Fortunately the Chancellor, temporarily, was insulated from the volatile world of markets as he delivered his Budget.
Having recovered Britain’s reputation for fiscal competence, after last year’s failed Truss-Kwarteng experiment, Jeremy Hunt was able to make progress on his key goals of getting inactive citizens back to work.
If US financial channel CNBC had been on in the background he may not have been so quick to give back two-thirds of the fiscal gains accumulated since November 2022.
Warning signs: Hedge funds and traders are often far ahead of the authorities in spotting the weak links in the financial chain
Hunt, with colleagues at the Bank of England, encouraged HSBC to save the UK arm of Silicon Valley Bank for the tech industry.

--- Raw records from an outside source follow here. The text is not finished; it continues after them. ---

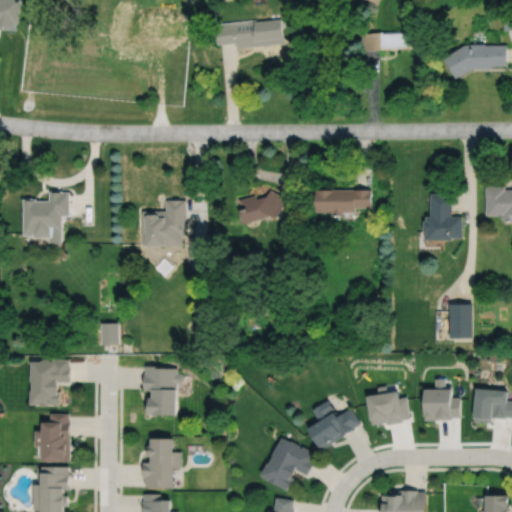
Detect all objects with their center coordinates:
building: (372, 1)
building: (369, 3)
building: (158, 20)
building: (158, 20)
building: (507, 21)
building: (249, 33)
building: (251, 33)
building: (391, 39)
building: (392, 39)
building: (476, 55)
building: (476, 57)
road: (158, 87)
road: (229, 88)
road: (371, 90)
road: (255, 131)
road: (362, 157)
road: (270, 176)
road: (56, 181)
road: (197, 184)
road: (87, 194)
building: (341, 198)
building: (342, 200)
building: (498, 201)
building: (499, 202)
building: (261, 205)
building: (259, 206)
building: (45, 215)
building: (46, 216)
building: (442, 217)
building: (442, 218)
road: (471, 223)
building: (163, 224)
building: (171, 228)
building: (197, 249)
building: (461, 319)
building: (461, 320)
building: (197, 326)
building: (109, 333)
building: (109, 333)
building: (48, 380)
building: (48, 380)
building: (161, 389)
building: (163, 389)
building: (441, 401)
building: (441, 402)
building: (491, 404)
building: (490, 405)
building: (387, 406)
building: (388, 407)
building: (331, 423)
building: (332, 423)
road: (107, 433)
building: (57, 437)
road: (94, 437)
building: (55, 439)
street lamp: (415, 445)
street lamp: (512, 449)
road: (425, 455)
building: (287, 462)
building: (288, 462)
building: (161, 463)
building: (160, 464)
street lamp: (343, 468)
road: (417, 468)
building: (51, 488)
building: (52, 489)
street lamp: (116, 490)
road: (337, 495)
building: (404, 501)
building: (405, 501)
building: (156, 503)
building: (496, 503)
building: (154, 504)
building: (284, 504)
building: (496, 504)
building: (283, 505)
road: (260, 512)
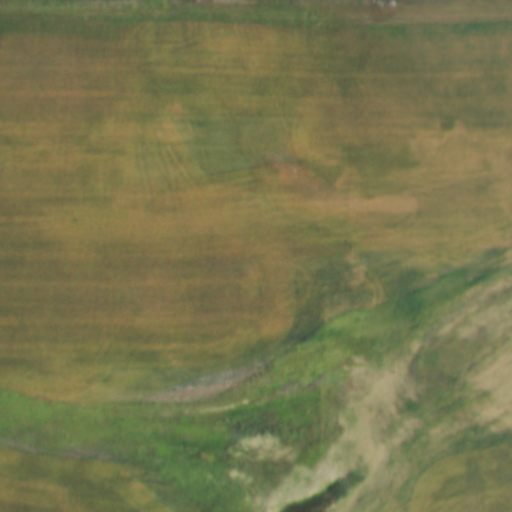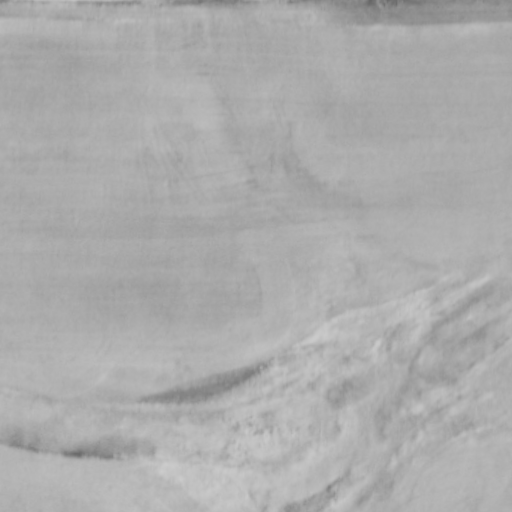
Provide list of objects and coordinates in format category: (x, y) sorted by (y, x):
road: (256, 17)
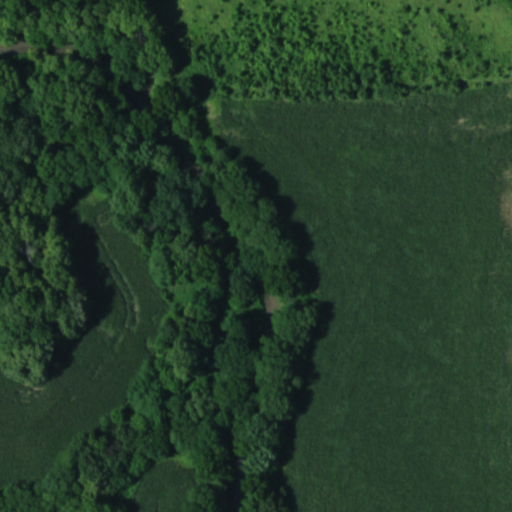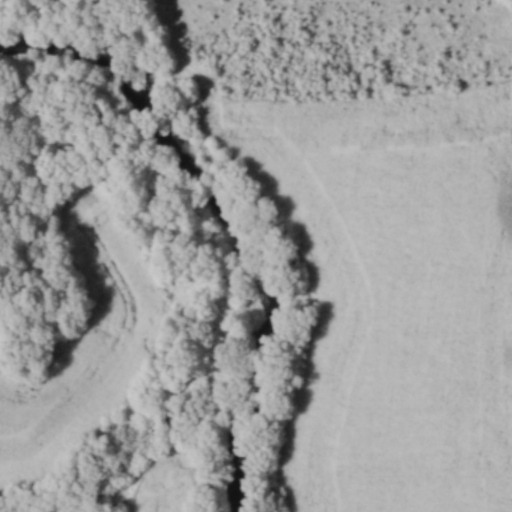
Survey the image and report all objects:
river: (237, 218)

But the UK, as a major financial centre, will find it hard to escape the eruptions across the rest of the banking universe.
Hedge funds and traders are often far ahead of the authorities in spotting the weak links in the financial chain.
The alarming 20 per cent fall in the share price of Credit Suisse shows how quickly the contagion can jump from second-line institutions, such as SVB, to the mainstream.
In the final quarter of last year depositors pulled £120billion out of Credit Suisse. There has been little since then to encourage funds to come flooding back.
The bank’s biggest investor Harris Associates has sold its stake. Publication of the bank’s accounts was delayed by the US authorities.
And a Saudi Arabian investor is showing little interest in being lender of last resort.
In the last days of Fred Goodwin’s Royal Bank of Scotland in 2008, the disgraced chief executive toured the City persuading investors to back a £20billion rights issue.
The equity was forthcoming but it didn’t stop the NatWest owner from having to go to the Government for a rescue after Lehman.
Amid much controversy, the US Treasury and Federal Reserve lost no time in erecting a safety net under the US banking system last weekend with the aim of easing panic.
This, in spite of pledges made after the great financial crisis that no bank was too big to fail.
The Swiss National Bank is now having to intervene. It will come up with either an offer of liquidity or might even encourage a bear-hug merger with UBS.
Failure to act has hurt other European banks. BNP and other Continental lenders are becoming cautious about transactions with Credit Suisse in the first signs of a credit crunch.
Uncertainty has triggered uncomfortable declines in European equity markets with the bank-heavy FTSE 100 down 3.8 per cent.
Regional banks stocks are stumbling in the US and the main American share indexes are down sharply.
If there is a silver lining it is that market appetite for further interest rate hikes, on both sides of the Atlantic, are easing. No point in piling on the agony when lenders are pulling back on technology and property lending for fear of surging defaults.
The big surprise in the Budget is the speed with which economic forecasts changed.
This, together with the freeze on personal tax thresholds, gave the Chancellor some fiscal space to try something different.
If there is a lesson to be drawn it is that far too much faith is placed in official forecasts.
After negative growth projections from the Bank of England and Office for Budget Responsibility last year and the IMF this year, opposition politicians couldn’t wait to pour scorn on the country.
They contributed to a doom loop. Yet there is observable evidence – crowded airports, queues at restaurants, overflowing shopping bags and shop openings – to suggest something different.
It takes a great deal to knock Britain’s resilient consumers and firms off course.
The latest YouGov/Cebr consumer and business confidence survey shows rising optimism in almost every category, including house prices and job insecurity.
All that could go up in smoke if banks refuse to lend to each other or, worse, to customers.
Fortunately, for the moment, the doomsters are losing.
Britain has a nasty habit of allowing others to exploit our winning technologies.
The Chancellor deserves praise for recognising the promise of Rolls-Royce small modular reactors after nearly a decade of scepticism and delays.
As part of Great British Nuclear, the Government is pledging to fund an exciting new technology. About time!